AI Engineering

Goodreads

https://www.goodreads.com/book/show/216848047-ai-engineering

Takeaways

LLMs perform better on textual classification tasks than numerical scoring tasks.
Example: Asking an AI judge to classify whether an answer is “helpful” vs. “not helpful” will yield more reliable results than asking it to rate on a 1–10 scale.

Transparency is critical. Never trust an AI judge if you don’t know:
- The underlying model used.
- The prompting setup driving its evaluations.
Without this, you can’t audit or reproduce results.

AI judges inherit systemic biases from training data and instructions.
This can skew comparative evaluations, rankings, and perceived “quality” of outputs.
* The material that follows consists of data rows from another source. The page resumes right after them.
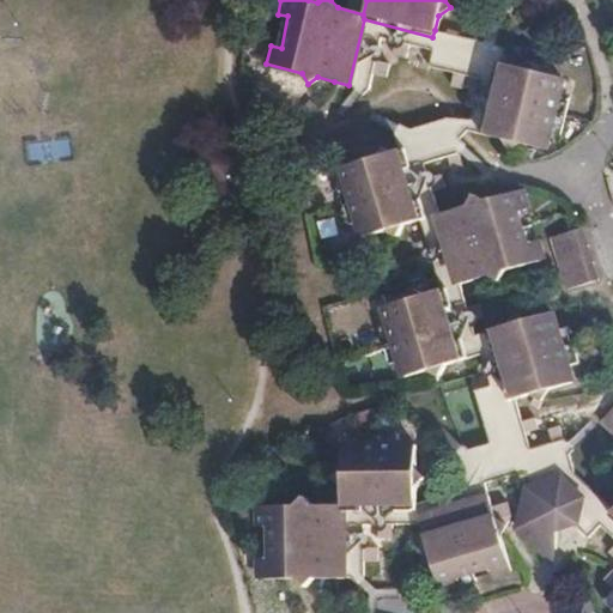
[(364,19),(349,85),(366,89),(370,73),(383,77),(387,64),(372,61),(378,37),(394,42),(392,54),(404,58),(406,46),(429,52),(424,68),(448,73),(444,86),(455,89),(459,78),(477,82),(472,102),(463,99),(461,107),(469,109),(466,123),(444,119),(392,133),(396,151),(404,149),(424,219),(444,289),(463,357),(477,353),(486,386),(473,389),(487,443),(454,453),(462,487),(414,502),(413,513),(344,513),(343,575),(362,576),(363,559),(375,559),(374,547),(363,547),(363,526),(377,527),(377,541),(390,539),(392,527),(419,526),(416,516),(486,495),(481,483),(514,473),(519,489),(525,489),(556,478),(575,495),(560,511),(583,534),(596,522),(612,539),(612,582),(600,598),(612,611),(612,521),(605,513),(608,508),(571,472),(560,437),(559,437),(556,425),(544,429),(547,441),(527,445),(523,431),(534,429),(530,417),(521,420),(515,398),(505,401),(487,329),(474,333),(469,320),(479,316),(475,304),(466,307),(460,283),(455,283),(436,216),(430,189),(442,186),(438,171),(425,176),(422,163),(445,156),(448,167),(459,163),(451,137),(468,131),(479,133),(497,60),(501,47),(435,30),(432,37),(364,19)]
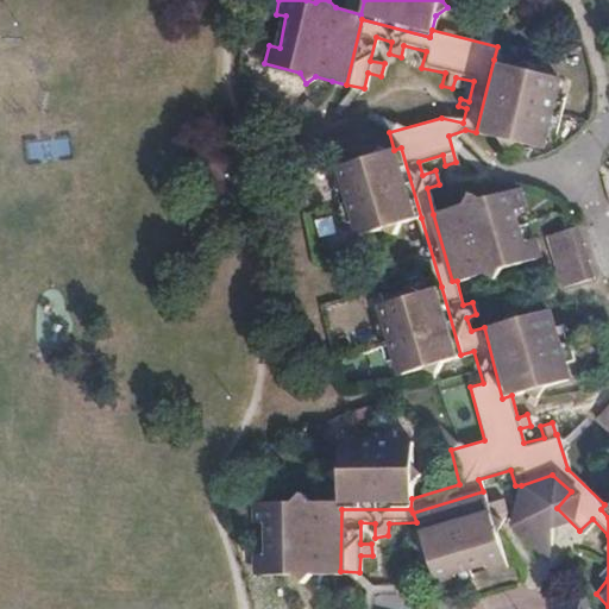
[(518,67),(494,60),(476,132),(496,138),(506,149),(514,143),(537,148),(541,131),(551,133),(559,99),(548,98),(554,76),(532,71),(523,61),(518,67)]
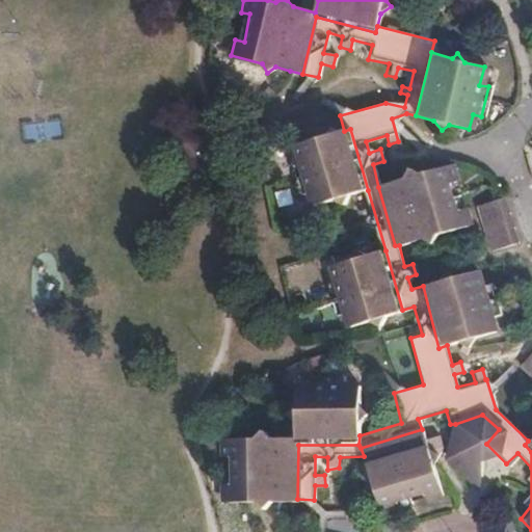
[(23,121),(23,138),(58,137),(58,121),(23,121)]
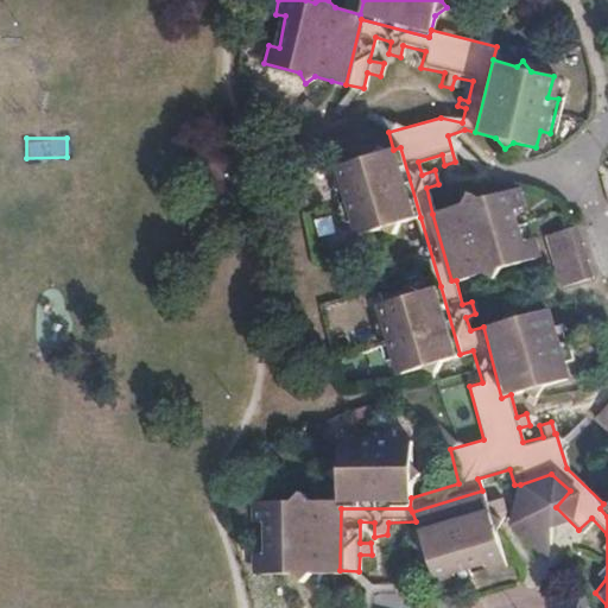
[(400,147),(393,150),(378,153),(367,147),(359,159),(339,164),(341,182),(333,184),(342,222),(353,219),(359,234),(382,228),(393,233),(400,222),(420,217),(400,147)]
Not all questions should be answered by preference. Some must be answered by correctness.
- Example: If asked “Is there a link between cell phone radiation and brain tumors?”, preference voting between “Yes” and “No” can be misleading. Correctness requires grounding in factual evidence, not just preference.
Preference-only systems risk encoding misaligned behaviors if used for training.

Comparative evaluation grows quadratically with model count.
- To compare N models, you need ~N² pairwise comparisons.
- This creates data and cost bottlenecks at scale.

Winning against another model (relative performance) doesn’t always translate to real-world success.
- Example: Model A resolves 70% of tickets. Model B wins 51% of the time in pairwise evaluation against A.
- This does not clearly map to how many tickets B will resolve.
Need methods to bridge relative judgments → absolute utility.

Early ChatGPT-era chatbots were deployed without clear metrics. Many companies still don’t know if they improve or harm user experience.
Reinforces need for explicit evaluation frameworks.

Filter by hard attributes
- Narrow down based on non-negotiables (e.g., open-source vs. API, deployment constraints, compliance).
Use public benchmarks
- Leaderboards, academic tests, latency/cost trade-offs help shortlist candidates.
Run custom experiments
- Evaluate with your own pipeline, tailored to your objectives (quality, cost, latency).
Continuous monitoring
- Track production behavior, detect failures, collect feedback, and retrain/update accordingly.